Cladoradula perrottetii is a small plant that grows in an irregularly branching pattern. Its stem has a complex structure composed of 10–14 layers of cells when viewed in cross-section. The stem contains two distinct types of cells: an outer layer (cortex) of small, thick-walled brown cells, and an inner core of larger, clear cells with reinforced corners called trigones.

The leaves of C. perrottetii have two distinct parts: a larger upper and a smaller lower lobule. The upper lobe is egg-shaped with a broadly rounded tip and smooth edges.
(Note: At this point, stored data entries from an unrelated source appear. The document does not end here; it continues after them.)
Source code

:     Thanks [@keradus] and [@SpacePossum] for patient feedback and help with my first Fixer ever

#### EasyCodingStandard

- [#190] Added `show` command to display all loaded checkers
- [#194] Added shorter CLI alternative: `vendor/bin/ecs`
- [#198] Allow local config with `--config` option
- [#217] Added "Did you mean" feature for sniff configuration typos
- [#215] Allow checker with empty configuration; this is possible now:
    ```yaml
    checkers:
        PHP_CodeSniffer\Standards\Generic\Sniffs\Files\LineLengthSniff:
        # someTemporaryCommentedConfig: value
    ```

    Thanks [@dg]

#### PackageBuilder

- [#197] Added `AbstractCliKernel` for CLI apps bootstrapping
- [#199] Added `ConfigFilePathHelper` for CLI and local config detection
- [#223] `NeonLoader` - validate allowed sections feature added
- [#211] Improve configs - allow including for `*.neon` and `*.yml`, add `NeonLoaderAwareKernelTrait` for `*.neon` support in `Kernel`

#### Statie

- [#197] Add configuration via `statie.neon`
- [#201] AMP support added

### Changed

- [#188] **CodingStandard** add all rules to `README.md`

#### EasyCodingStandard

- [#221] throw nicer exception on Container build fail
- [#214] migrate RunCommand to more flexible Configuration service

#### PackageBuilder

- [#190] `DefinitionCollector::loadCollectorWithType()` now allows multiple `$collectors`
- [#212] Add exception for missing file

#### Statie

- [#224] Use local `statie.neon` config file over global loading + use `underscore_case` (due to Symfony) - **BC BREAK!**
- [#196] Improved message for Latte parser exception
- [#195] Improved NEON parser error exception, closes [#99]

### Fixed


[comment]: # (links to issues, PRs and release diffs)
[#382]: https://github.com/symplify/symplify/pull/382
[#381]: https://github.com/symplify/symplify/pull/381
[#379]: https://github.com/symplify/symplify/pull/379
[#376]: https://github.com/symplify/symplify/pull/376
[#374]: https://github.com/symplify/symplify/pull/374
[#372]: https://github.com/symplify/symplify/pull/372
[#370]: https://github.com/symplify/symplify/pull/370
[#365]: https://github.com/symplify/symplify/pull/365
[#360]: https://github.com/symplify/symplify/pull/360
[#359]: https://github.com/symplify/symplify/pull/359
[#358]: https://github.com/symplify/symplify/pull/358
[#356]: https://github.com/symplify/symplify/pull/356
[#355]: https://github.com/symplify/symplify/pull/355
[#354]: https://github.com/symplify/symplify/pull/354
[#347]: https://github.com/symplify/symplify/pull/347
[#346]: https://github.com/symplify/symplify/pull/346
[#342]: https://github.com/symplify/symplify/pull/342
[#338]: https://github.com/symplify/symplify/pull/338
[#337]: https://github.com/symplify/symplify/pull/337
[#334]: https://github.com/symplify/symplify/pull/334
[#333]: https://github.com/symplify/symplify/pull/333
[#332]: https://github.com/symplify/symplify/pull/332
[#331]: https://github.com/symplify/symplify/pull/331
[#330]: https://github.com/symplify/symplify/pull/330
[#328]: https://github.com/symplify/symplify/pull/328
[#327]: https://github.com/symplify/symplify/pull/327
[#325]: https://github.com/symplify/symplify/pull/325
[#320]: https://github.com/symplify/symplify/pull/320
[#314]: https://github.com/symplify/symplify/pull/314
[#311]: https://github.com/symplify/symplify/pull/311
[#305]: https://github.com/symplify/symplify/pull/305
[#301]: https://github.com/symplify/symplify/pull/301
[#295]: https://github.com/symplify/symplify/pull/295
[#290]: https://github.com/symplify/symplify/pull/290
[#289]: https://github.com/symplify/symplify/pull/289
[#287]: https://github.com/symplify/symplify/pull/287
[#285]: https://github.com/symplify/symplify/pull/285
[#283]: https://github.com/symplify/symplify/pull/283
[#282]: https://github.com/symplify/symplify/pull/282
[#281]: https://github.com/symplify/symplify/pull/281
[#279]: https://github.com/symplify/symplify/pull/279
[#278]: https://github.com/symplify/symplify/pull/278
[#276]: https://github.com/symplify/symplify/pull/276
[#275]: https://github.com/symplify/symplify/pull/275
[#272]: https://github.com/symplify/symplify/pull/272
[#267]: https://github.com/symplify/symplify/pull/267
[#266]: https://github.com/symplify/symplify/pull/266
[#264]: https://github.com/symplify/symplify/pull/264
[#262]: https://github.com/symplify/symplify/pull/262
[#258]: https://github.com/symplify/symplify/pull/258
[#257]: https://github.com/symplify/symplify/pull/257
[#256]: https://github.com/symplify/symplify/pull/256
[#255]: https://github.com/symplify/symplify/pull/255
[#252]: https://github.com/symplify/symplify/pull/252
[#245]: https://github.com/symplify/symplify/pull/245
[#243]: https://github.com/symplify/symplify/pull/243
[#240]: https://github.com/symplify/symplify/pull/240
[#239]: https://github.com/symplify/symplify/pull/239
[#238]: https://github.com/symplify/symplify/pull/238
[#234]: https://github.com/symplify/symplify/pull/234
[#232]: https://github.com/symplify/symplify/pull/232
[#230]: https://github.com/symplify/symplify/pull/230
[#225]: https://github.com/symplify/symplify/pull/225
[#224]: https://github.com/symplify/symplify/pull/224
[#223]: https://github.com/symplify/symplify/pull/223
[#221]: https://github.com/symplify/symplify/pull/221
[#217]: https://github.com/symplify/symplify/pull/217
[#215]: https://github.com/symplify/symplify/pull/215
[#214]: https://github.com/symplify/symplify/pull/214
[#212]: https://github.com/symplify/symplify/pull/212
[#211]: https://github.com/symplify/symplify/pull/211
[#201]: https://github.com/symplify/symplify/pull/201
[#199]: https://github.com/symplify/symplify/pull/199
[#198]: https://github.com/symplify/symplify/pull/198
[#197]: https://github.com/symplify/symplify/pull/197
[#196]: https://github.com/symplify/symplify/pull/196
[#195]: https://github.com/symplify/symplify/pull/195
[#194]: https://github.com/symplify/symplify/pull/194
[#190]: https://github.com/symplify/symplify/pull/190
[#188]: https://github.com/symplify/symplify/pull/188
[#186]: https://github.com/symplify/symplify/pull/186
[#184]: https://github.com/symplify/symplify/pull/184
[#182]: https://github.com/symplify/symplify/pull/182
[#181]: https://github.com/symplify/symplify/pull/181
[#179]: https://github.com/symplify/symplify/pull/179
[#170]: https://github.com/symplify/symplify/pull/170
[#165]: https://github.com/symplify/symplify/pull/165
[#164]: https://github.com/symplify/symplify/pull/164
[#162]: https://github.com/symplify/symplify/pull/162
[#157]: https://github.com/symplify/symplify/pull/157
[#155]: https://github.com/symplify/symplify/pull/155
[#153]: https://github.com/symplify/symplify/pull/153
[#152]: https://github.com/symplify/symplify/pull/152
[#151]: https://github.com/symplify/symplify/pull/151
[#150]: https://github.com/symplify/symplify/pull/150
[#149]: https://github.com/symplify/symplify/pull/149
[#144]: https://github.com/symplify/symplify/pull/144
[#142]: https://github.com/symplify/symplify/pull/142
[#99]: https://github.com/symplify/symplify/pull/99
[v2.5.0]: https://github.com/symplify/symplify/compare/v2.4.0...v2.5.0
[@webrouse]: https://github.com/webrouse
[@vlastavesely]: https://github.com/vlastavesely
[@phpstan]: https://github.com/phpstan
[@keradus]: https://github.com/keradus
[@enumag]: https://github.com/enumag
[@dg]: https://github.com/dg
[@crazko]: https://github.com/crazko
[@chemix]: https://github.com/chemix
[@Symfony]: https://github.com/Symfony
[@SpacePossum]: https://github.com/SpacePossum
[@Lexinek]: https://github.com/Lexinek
It is large enough to completely cover the stem's width and sometimes extends beyond it. The leaf cells have thin walls but are strengthened at their corners with large nodular trigones. The lower lobule is triangular to egg-shaped and measures between one-third to one-half the length of the upper lobe. It covers about three-quarters of the stem's width or sometimes extends beyond it.

When examined under a scanning electron microscope, the leaf surface shows fine, irregular grooves that connect to form a net-like pattern. This feature was not previously known, as it cannot be seen under a regular light microscope.

The species does not produce reproductive structures called gemmae. Male reproductive structures (androecia) appear at the ends of branches with 5–12 pairs of overlapping specialized leaves called bracts.

==Distribution and habitat==

Cladoradula perrottetii grows as an epiphyte (a plant that grows on other plants) in moist, shaded environments. It has been found in several Asian countries including: India (Eastern Himalayas, Western Ghats, Central India, and the Andaman and Nicobar Islands), China, Indonesia, Japan, Nepal, Taiwan, and Thailand. The species has been documented at various elevations, with specimens found as low as 35 m above sea level in the Nicobar Islands.